As discussed in the introduction, gas temperatures higher than 350 °C can be expected in a fire environment. With a regenerated FBG, temperature measurements up to 1295 °C were demonstrated using a microheater [32]. Bueno et al. [33] tested three types of FBGs embedded in concrete cylinders under fire. The three types were (1) FBG inscribed in photosensitive germanium-boron co-doped fiber, (2) regenerated FBG inscribed in germanium doped fiber, and (3) regenerated FBG in germanium-boron co-doped fiber. The FBG sensors were embedded in the concrete cylinders without additional protection and a survival rate of 92%. The concrete cylinders were placed in a furnace where the temperature was increased above 1000 °C, following the standard ISO 834 fire curve [34]. The testing was continued for 120 min. The temperatures measured from the FBGs were compared with the temperatures measured from type-K thermocouples. While the ordinary FBGs were annealed (and ceased to measure) at 420 °C, the measurement from the regenerated FBGs agreed with the measurement from thermocouples above 1000 °C, demonstrating the viability of the regenerated FBGs at these temperatures.
Following the above study, the same research group conducted more fire testing of concrete beams using the regenerated FBG [35,36]. Rinaudo et al. [35] installed regenerated FBG sensors, which were packaged for mechanical and fire protection, on the surface of concrete beams using a metallic composite adhesive (Figure 3b), which retains an adequate bond with concrete at up to 1093 °C. The authors claimed that the regenerated FBGs measured the gas temperature, although the FBGs were encased in the package. Type-K thermocouples were closely installed on the concrete beams to measure gas temperature for comparison. Two concrete beams were tested in a furnace for one hour, following the standard ISO 834 fire curve [34]. The regenerated FBGs measured temperatures up to 990 °C and showed agreement with the measurement from the type-K thermocouples. Torres Górriz et al. [36] embedded the packaged regenerated FBGs in a reinforced concrete beam subjected to elevated temperatures, as shown in Figure 3c. To protect the sensors and transmission cable, they were passed through a flexible PVC tube, which was attached to the steel bars for mechanical protection during concrete casting and might decompose as the temperature exceeded 120 °C. Type-K thermocouples were used to measure temperature for comparison. The beam was tested in a fire for 77 min, following the standard ISO 834 fire curve. The temperature measured by the regenerated FBGs was up to 953 °C, and overall in agreement with the measurement from the thermocouples. The authors learned that the transmission cable of the fiber optic sensor should be carefully protected throughout the sensor installation, specimen fabrication, and fire testing.
Advantages of FGB sensors for structural fire applications include: (1) Lower cost electronics (measurement system) compared to other fiber optic technologies, (2) good sensor reliability, and robustness due to the high sensitivity to temperature and insensitivity to other environmental variables such as refractive index, and (3) ease of sensor packaging and installation due to the short sensor length. A primary drawback is that FGB gratings are annealed (erased) at temperatures too low for most applications in the fire. While this drawback can be overcome using regenerated gratings, the fabrication process is cumbersome and the resulting gratings have low reflectivity, which limits their ability to be multiplexed.

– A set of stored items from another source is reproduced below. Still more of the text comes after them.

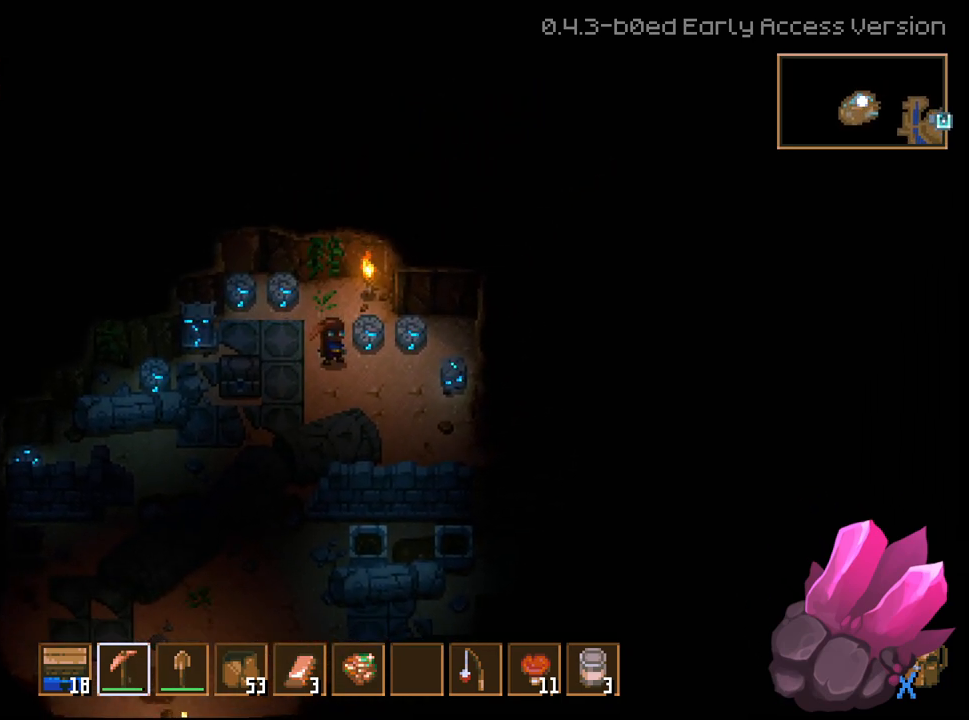
{"buttons": [], "left_stick": "down", "right_stick": "center", "events": [[283, "left_stick", "down"]]}
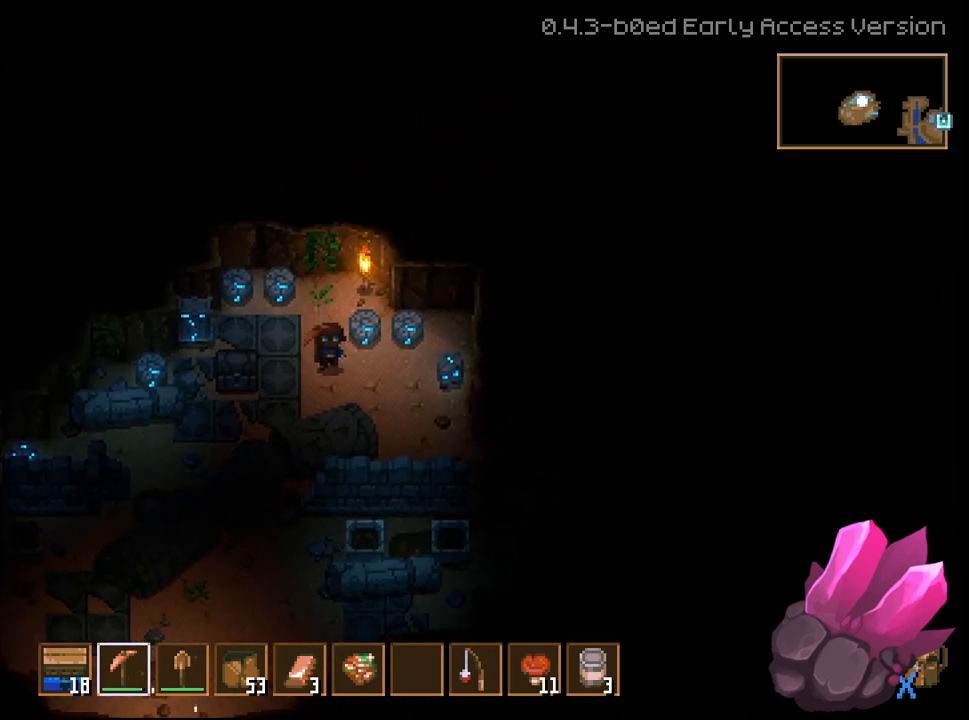
{"buttons": [], "left_stick": "center", "right_stick": "center", "events": [[100, "left_stick", "center"]]}
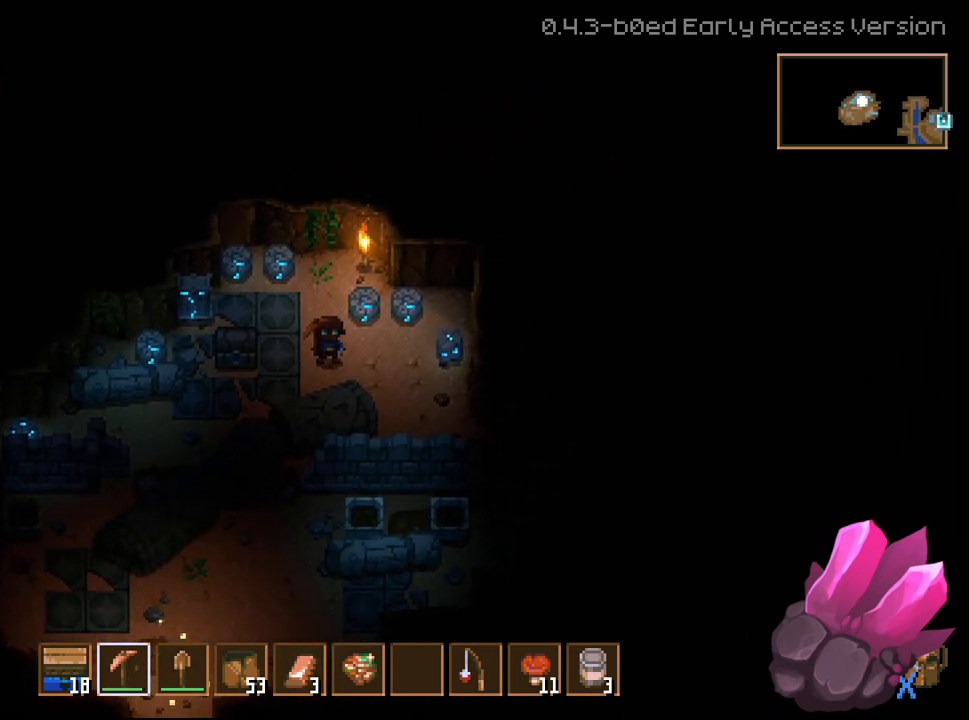
{"buttons": [], "left_stick": "center", "right_stick": "center", "events": [[333, "R1", "down"], [467, "R1", "up"]]}
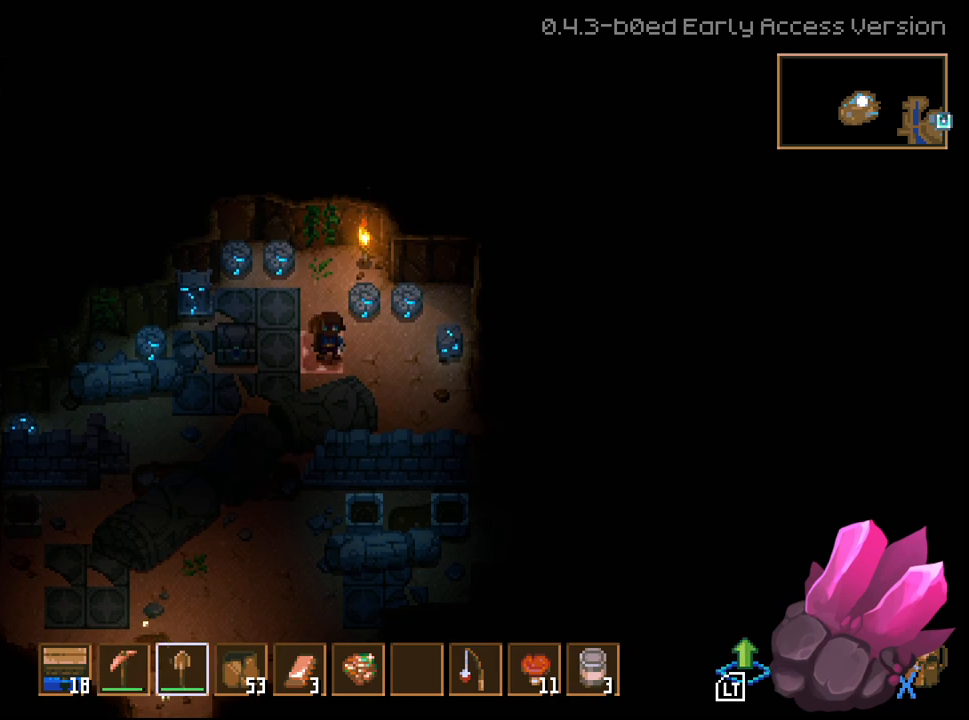
{"buttons": [], "left_stick": "down-right", "right_stick": "center", "events": [[317, "left_stick", "right"], [367, "left_stick", "down-right"]]}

3.1.4. Other Promising FBG Technologies

Micro-fabrication techniques using femtosecond lasers have been exploited to inscribe FBGs in optical fibers without the requirement of photosensitivity of the fiber core [37,38]. Both Type I and Type II gratings have been inscribed using femtosecond lasers and a phase mask [39]. During the microfabrication process, an optical fiber absorbs energy from the femtosecond laser through nonlinear phenomena such as multiphoton, tunneling, and avalanche ionization. The absorbed energy locally damages the fiber, which leads to the formation of void-like grating structures [38]. FBGs fabricated in fused silica fibers using femtosecond lasers can provide stable temperature or strain measurements at an elevated temperature of 1000 °C for about 400 h, but a permanent drift of the central wavelength was observed at 1050 °C [40]. Thermal annealing at high temperature has been used to enhance the thermal stability of FBGs fabricated using femtosecond lasers [41]. After pre-annealing at 1100 °C, the FBGs demonstrated sustained reflectivity up to 1200 °C for more than 20 h [41]. Despite the great potential, the microfabricated FBGs have not been applied in structural fire testing, likely due to the fabrication cost, thus their feasibility must be further verified.
The upper operating temperature of FBGs is limited by the softening point and thermal degradation of the fiber material, such as de-vitrification. The softening point of silica fibers is between 1200 °C and 1600 °C depending on the type and content of additive materials. Single crystal sapphire has a melting point around 2050 °C and thus might possibly increase the temperature limit. FBGs inscribed in sapphire fibers have been reported for measurements up to 1850 °C [12,13,14]. Femtosecond lasers were used to fabricate the FBGs in sapphire fibers since they provided high peak intensities and multi-photon processes to permanently change the refractive index. However, sapphire fibers do not have fiber cladding and are multimode fibers, which involve more significant signal loss and require more complex interrogators. Light waves are constrained by the interface between the fiber core and the environment, and thus, the light waves are sensitive to the environmental conditions and surface defects. Such sensitivity must be considered in structural fire applications, since other environmental variables and surface conditions may affect the measurement.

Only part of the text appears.